Markos Kounalakis: A question of Turkey and NATO

Published: Wednesday, Apr. 2, 2014 - 12:00 am

There is plenty to say about Turkey these days, although not on Twitter or YouTube. Both are frequently blacked out in Prime Minister Recep Tayyip Erdogan’s Turkey. Erdogan says he wants to “wipe out Twitter.” As a result, critically important voices regarding Turkey’s strategic importance and democratic evolution are harder to hear.

My voice, too, is often discounted. My Greek name usually prevents me from writing about Turkey because it is dismissed as biased.

Though I was born and reared in California, my ethnic origin labels me hostile to Turkey. The reason? Greece and Turkey have ongoing disputes regarding territorial waters, airspace, islands, the future exploitation of continental shelf hydrocarbons and the matter of Turkish troop-occupied Cyprus.

But here’s the reality: I know and love Turkey. I have traveled the country multiple times, learned a bit of the language and even got married there.

Looking at the geopolitics of that nation-state, all I see is a Western-aligned country unjustly denied European Union association years ago, back when Erdogan was still interested in Europe. What is never stated in the official EU affiliation postponements and negotiations, however, is what is heard in the German and French streets – Turkey will never be a European Union nation because Turkey is not a European nation; because it is Muslim.

Everything else the EU says regarding Turkey’s potential European Union accession is done with a wink and a nudge. It is no wonder that Erdogan has been able to use the EU’s exclusionary tactics to his advantage when appealing to Turkish masses.

Turkey, of course, is Muslim. But it is also European. This is as true geographically as it is culturally. Most importantly, it remains a NATO member. And NATO means everything right now.
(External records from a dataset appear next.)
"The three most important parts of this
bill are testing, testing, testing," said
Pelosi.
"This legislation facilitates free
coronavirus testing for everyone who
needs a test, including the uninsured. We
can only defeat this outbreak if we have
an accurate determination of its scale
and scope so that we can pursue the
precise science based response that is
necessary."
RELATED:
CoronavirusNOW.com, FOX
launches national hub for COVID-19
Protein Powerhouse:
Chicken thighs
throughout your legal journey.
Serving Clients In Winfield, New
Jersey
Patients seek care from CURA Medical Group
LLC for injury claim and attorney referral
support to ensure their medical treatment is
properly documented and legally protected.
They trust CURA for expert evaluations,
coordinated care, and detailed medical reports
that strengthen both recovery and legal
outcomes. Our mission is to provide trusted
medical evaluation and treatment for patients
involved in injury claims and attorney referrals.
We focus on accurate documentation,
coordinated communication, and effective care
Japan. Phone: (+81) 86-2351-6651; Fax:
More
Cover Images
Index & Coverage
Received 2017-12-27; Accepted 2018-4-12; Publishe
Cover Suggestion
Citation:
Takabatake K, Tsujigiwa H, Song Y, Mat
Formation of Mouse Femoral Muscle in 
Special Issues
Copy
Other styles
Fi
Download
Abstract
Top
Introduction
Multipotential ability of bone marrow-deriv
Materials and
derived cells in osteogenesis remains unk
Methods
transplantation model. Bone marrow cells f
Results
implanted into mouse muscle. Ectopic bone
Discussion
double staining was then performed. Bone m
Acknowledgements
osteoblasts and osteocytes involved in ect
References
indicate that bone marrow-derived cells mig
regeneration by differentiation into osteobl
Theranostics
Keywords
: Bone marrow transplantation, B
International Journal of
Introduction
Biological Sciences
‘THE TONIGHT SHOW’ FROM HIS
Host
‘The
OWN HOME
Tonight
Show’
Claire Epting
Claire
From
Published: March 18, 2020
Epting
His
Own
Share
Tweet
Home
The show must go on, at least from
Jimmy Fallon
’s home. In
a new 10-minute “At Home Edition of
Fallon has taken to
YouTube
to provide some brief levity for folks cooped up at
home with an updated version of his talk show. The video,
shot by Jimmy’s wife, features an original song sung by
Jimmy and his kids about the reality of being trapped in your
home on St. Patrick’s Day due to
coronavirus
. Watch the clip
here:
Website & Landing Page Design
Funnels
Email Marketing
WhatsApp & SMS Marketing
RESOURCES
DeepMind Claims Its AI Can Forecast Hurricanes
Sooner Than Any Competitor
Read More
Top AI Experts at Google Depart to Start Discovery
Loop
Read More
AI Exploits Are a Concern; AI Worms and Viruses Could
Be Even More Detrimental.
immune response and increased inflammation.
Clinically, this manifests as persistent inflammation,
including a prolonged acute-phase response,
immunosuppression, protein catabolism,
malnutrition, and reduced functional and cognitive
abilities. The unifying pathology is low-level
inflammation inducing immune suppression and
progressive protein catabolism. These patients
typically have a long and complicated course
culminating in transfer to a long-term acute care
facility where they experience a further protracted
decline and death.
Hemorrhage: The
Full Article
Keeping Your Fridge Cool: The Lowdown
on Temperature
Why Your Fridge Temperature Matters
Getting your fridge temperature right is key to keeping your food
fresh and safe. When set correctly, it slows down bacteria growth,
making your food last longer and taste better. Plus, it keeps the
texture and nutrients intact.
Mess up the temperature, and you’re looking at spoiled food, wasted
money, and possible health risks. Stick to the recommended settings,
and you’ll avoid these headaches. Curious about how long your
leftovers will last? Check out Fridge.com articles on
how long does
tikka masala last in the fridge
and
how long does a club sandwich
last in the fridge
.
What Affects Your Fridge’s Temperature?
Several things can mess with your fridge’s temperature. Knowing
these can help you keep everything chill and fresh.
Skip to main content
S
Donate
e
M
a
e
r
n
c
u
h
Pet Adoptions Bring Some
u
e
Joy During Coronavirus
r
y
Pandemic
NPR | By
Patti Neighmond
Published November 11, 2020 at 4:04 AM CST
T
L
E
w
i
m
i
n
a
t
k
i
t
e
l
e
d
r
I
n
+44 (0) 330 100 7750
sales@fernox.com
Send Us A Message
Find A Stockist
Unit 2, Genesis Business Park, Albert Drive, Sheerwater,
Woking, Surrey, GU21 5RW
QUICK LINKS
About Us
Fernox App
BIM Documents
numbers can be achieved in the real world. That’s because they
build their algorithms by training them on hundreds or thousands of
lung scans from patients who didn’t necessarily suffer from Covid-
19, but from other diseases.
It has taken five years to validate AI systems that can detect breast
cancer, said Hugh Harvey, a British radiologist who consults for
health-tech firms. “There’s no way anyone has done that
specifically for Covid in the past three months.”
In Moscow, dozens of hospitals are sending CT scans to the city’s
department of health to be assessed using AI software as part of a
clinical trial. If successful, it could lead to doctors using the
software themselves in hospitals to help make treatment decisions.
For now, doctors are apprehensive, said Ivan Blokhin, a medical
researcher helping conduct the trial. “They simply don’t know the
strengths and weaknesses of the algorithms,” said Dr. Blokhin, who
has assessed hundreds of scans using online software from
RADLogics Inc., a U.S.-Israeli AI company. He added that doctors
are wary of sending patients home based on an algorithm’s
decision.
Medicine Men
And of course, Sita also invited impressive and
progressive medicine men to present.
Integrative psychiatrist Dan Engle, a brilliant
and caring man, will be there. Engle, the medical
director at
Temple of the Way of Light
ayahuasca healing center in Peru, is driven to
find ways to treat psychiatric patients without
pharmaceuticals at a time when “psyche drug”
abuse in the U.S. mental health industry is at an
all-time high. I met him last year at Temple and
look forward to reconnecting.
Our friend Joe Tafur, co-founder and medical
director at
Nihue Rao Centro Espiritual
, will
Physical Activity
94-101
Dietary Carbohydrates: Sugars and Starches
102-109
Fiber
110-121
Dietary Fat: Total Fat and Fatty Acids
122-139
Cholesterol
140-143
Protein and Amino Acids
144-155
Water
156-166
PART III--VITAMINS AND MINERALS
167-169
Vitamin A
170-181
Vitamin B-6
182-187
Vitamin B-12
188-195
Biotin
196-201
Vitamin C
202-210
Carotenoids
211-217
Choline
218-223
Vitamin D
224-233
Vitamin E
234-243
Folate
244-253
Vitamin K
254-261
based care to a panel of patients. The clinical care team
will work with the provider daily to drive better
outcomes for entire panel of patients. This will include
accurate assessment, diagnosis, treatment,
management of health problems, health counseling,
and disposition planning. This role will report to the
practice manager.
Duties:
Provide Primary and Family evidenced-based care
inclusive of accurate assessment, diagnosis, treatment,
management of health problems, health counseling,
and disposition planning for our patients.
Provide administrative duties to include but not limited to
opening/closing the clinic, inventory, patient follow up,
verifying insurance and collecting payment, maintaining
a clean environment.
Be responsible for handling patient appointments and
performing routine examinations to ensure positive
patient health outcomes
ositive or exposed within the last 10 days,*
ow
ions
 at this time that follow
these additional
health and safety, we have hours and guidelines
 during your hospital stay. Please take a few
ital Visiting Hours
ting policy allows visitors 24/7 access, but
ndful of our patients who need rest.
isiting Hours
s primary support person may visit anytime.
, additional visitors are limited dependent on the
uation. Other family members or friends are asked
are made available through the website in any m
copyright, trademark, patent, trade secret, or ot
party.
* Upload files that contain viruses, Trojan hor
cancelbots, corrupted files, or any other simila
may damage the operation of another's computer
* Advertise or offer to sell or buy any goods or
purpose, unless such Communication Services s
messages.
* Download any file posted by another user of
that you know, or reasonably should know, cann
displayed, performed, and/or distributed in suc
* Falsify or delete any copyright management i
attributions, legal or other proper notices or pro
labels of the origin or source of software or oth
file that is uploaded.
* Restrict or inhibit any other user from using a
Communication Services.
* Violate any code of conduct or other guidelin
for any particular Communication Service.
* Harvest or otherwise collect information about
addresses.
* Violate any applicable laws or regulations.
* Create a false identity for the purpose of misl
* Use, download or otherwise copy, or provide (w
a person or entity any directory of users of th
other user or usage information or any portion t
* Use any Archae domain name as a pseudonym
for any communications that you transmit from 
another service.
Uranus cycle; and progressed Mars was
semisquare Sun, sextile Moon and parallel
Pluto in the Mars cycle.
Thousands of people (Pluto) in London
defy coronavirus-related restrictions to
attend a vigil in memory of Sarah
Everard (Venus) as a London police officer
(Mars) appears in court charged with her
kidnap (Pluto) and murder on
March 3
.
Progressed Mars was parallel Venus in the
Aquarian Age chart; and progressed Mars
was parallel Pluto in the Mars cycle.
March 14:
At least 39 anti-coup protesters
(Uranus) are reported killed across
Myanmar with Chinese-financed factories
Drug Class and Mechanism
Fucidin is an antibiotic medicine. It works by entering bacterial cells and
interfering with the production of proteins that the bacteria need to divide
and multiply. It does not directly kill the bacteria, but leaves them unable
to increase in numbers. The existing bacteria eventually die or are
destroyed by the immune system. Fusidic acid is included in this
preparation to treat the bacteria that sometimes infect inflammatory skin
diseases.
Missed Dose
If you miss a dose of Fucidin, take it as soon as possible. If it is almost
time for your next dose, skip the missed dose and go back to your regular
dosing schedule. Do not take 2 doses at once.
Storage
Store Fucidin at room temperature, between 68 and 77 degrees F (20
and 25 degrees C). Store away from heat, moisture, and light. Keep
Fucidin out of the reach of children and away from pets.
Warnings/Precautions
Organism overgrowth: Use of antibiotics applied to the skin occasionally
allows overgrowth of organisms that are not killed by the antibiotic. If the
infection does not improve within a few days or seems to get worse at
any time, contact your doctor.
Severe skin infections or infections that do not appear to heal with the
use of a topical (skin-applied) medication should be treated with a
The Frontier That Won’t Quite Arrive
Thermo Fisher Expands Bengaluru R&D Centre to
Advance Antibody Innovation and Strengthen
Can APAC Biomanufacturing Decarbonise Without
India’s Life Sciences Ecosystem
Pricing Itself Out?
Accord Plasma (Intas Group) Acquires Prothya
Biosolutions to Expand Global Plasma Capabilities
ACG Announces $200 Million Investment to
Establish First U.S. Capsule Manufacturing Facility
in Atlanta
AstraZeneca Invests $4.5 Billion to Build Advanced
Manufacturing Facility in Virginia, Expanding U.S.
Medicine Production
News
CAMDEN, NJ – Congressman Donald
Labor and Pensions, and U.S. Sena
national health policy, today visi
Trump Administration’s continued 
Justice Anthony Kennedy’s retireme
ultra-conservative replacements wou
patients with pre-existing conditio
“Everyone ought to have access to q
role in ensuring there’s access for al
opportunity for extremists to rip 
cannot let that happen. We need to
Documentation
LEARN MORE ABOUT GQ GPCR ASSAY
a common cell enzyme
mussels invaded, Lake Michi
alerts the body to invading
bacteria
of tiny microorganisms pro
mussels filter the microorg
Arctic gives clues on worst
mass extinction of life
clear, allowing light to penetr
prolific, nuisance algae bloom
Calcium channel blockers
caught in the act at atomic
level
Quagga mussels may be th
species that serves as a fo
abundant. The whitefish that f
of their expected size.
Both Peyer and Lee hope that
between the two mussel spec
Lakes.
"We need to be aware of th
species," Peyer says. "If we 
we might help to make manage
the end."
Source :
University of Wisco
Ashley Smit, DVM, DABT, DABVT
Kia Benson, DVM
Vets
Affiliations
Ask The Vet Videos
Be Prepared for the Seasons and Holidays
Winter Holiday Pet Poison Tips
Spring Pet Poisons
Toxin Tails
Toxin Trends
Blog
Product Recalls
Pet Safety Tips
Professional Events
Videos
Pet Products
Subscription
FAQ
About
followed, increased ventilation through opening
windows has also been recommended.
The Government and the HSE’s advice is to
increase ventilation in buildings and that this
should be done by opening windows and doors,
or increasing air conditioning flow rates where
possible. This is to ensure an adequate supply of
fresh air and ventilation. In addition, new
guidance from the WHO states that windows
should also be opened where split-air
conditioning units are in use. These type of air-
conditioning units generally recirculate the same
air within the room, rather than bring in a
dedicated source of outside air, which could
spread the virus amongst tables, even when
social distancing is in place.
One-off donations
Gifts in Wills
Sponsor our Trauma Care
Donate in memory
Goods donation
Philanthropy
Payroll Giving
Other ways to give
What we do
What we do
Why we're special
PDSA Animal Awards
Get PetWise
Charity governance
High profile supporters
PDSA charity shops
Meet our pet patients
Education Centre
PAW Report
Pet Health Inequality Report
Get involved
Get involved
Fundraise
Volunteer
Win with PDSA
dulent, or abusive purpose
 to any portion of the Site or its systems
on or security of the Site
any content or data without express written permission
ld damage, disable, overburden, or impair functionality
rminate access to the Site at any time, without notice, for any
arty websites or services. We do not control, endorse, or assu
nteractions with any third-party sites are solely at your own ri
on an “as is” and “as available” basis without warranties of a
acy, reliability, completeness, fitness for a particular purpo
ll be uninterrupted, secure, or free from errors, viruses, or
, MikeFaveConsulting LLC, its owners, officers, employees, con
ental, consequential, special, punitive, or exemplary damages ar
At a moment when other transnational structures are flailing to come up with appropriate responses to Russia’s Crimean transgressions, NATO’s mission is further clarified and emboldened. Moscow’s aggressive military behavior triggers preparations for NATO’s key collective defense function. Vladimir Putin has kicked NATO into gear, forcing it to tighten its tripwire function on member state borders.

Cross the NATO tripwire – made of troops and materiel – and expect a decisive and overwhelming response. Russia has enough muscle memory to know this.

Of course, this is the last thing anyone wants and what Secretary of State John Kerry is negotiating to prevent. A war of any scale between Russia and NATO can only bring about memories of mutually assured destruction and the Cold War. Which is why NATO exists: as a deterrent to aggressive military behavior against the West.

So where does Turkey fit into this scenario? It has a long and difficult shared border on the Black Sea with Russia. It controls the maritime chokepoint for Russian ships based in Crimea. Looking back, the Cuban missile crisis was catalyzed by American Jupiter missiles based in Turkey.

Today, Turkey is a linchpin in the military struggles and relations with border states Iraq, Iran and Syria, and an increasingly important force in Egypt. Turkey’s strategic importance cannot be underestimated. But neither Turkey nor Erdogan can be given a pass for behavior that is unbecoming of a NATO member and EU aspirant.

From domestic repression to international folly, the Turkish leadership embodied in one incredibly charismatic populist has increasingly failed in its obligations and responsibilities – both to its people and its NATO allies. But Erdogan has earned incomparable political capital at home for his nationalist message over the years and cemented his rule with last weekend’s local elections and quasi-referendum.

Erdogan now seems politically untouchable, blaming an Istanbul elite for anarchic unrest and promising further retribution to institutions and individuals who challenge him. A savvy politician, he knows his power is not dependent on Istanbul elites, but rather lies in the hinterland of his 77 million people.

Non-urban Turks are loyal and admiring of Erdogan’s get-tough attitude and actions. They respond to his menacing approach to dissent. And they are happy with continually degrading relations with Israel.

Erdogan is an unreliable and dangerous leader who has purged his intelligentsia, military, judiciary and political opposition, and he will pursue his national interests in any way he sees fit for a regional superpower that remains a shadow of its Ottoman self. What Americans should hope is not only that he lightens up with his own population but also that he pursues a steady and reliable course for NATO. And, despite my ethnicity, I know the West’s future depends on it.